And so this week’s moment of happiness despite the news.
It’s been a weird week. Have you ever found yourself caught up in an externally driven moment, a moment where you’re doing something that you tell yourself will make you happy, because the world would expect you to be happy? And yet something in you is saying, Stop! This isn’t me!
I found myself immersed in that this week.
My 60th birthday is coming up at the end of this month. I’d planned on spending it in Waldport, Oregon, in my favorite house in my favorite place in the world. I started putting the idea together in January, inviting my kids, reserving the house, getting airline tickets and a car rented. It made me look forward to a birthday I dreaded.
There’s just something about 60. I feel like I’m entering the final stretch, but that somehow, I missed some laps. I’m beginning to question if I will accomplish all that I set out to do, but in particular, the one life goal I set for myself when I was twelve years old, and still haven’t reached. I’m beginning to wonder if it’s impossible – or more clearly, if possibilities are disappearing from my life. If I was never capable of the goal to begin with.
Going to Oregon softened that for me. And then, of course, COVID took it away. I decided instead to go to an AirBnB on a lake in Illinois, but the city right next to it is now a hotspot, and so I canceled that too.
I think I was looking for a way to make my birthday special, and I was looking to the world to tell me what that could be. In literature, in television, in the movies, on Facebook and in other social media, people face momentous birthdays and they buy a car. A dream car. So I decided to trade in my cars and get a new one.
Here’s why this is crazy. I love my cars. My cars ARE my dream cars. I’ve written about my cars. I own a 2006 Chrysler 300C Hemi and a 2012 Chrysler 200 convertible. They’re named Hemi and Semi. And when I say I love them, I mean it.
I used to stop in the street and stare when a Chrysler 300 would pass. It always felt unreachable. About ten years ago, I reached, and Hemi came home. I call him my bodyguard. His seats adjust to me when I get in. The hemi engine provides me with great power. A little over a year ago, on the freeway, a car three up from me hit a deer. I didn’t see it because of an SUV in front of me. By the time the cars between me and the deer veered away, the only thing I could do was hit the dead deer. Hemi rode right over it. We felt the bump. But none of us were jarred or hurt. Hemi carried us smoothly to safety, and then he began to smoke. Most of Hemi’s undercarriage was torn apart. But my insurance company put him back together again. My insurance man called Hemi by name. I wept when I got him back.
Semi drove me back and forth every day to radiation. Top down, music up, he cheered me on as I went to each appointment, and he cheered me up on the way home. He was a four-wheeled partner through a difficult time.

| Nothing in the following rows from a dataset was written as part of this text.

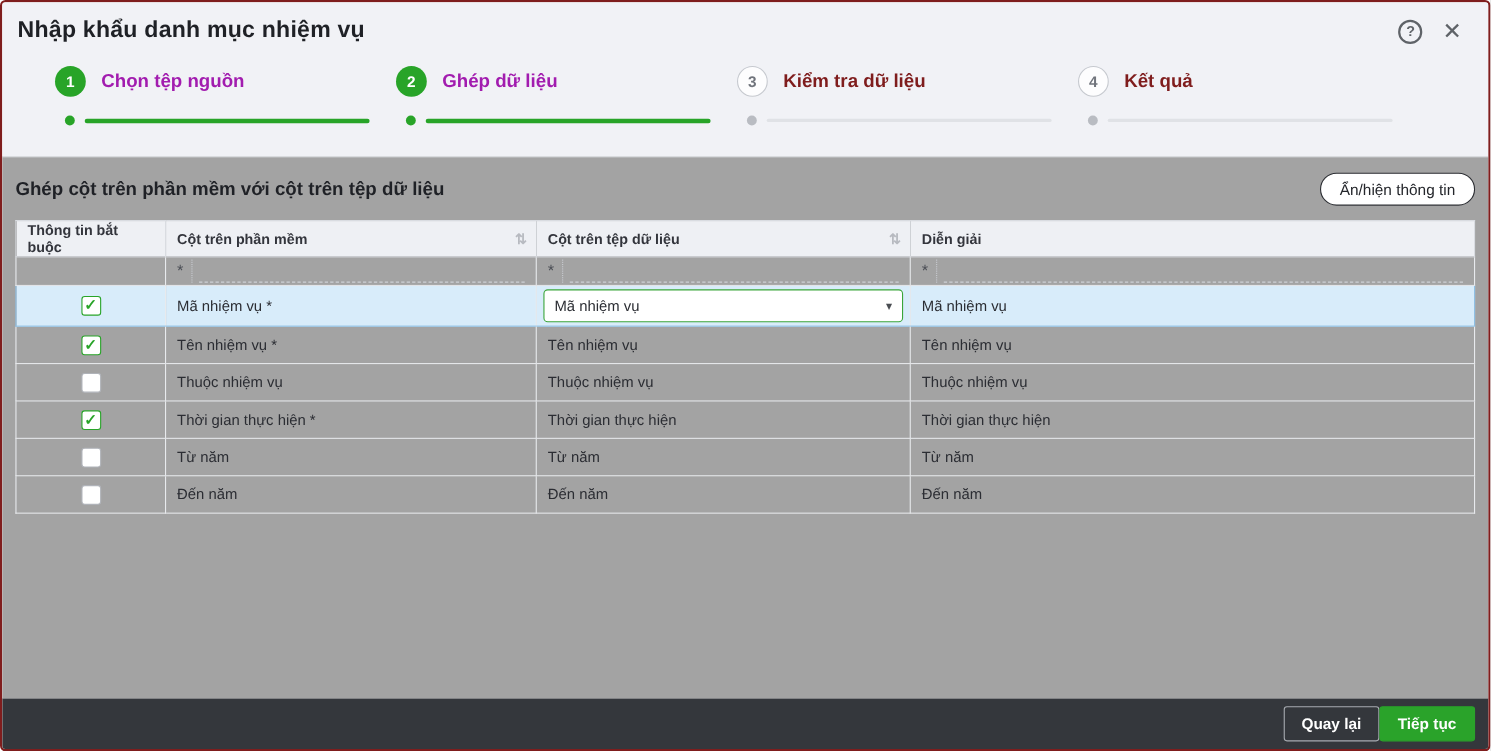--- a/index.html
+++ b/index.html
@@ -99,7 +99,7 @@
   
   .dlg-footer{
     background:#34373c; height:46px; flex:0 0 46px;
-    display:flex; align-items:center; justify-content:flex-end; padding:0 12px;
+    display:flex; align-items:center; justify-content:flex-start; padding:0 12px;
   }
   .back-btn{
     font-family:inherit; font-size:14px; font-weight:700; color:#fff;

And now I was trading them in, because it seemed like this was something that people do when they have momentous birthdays. They get a new car.
I found a beautiful BMW 430i. I drove my cars in one by one. As I handed over the keys, I sobbed. I told myself it would feel better when I drove home in the new car, complete with all the bells and whistles. Complete with the possibility for a new life, for realized dreams, for possibilities.
I didn’t feel better.
I drove the BMW home on Saturday afternoon. By Sunday, I was a wreck. I texted the dealer and I asked if I could return the car and get my own cars, the cars I love, back. And then I spent a sleepless night, waiting for their answer.
On Monday, they called me by 10:00. My cars were still there. I could have them back. That BMW couldn’t get me there fast enough. There was no Hemi under that hood.
After everything was exchanged, the dealer walked me out to the lot. The cars had been brought out and were parked, side by side.
“Oh, boys,” I said. “Oh, boys. There you are.”
And I drove them home. Several times on Monday, I looked out my window at Hemi. I opened the door to my garage and I peeked out at Semi. And I breathed a sigh of relief each time.
So what did I learn from this?
We have to honor our own versions of happiness. I was operating on what I believed would make most people happy – a new, shiny, state of the art car for a momentous birthday. But that just didn’t fit with who I am…it didn’t fit with how I feel or what makes my heart lift or what makes me smile or weep with joy. I went with a world view, over my own view.
What made me happy? Walking out of that dealer and seeing my two cars, my Hemi, my Semi, who have driven with me through some pretty rough times. Both cars have wrapped me with heated seats when I’ve been chilled (Semi even with the top down!). Both have driven me through silent roads on dark nights. Both have caused me to whoop with absolute joy at the beauty of our earth as I’ve crested a hill or swept around a curve.
Oh, boys. Oh, boys. There you are.
Maybe, in almost sixty years, I’ve learned to honor myself and my own heart.
And yes, that helps. Despite. Anyway.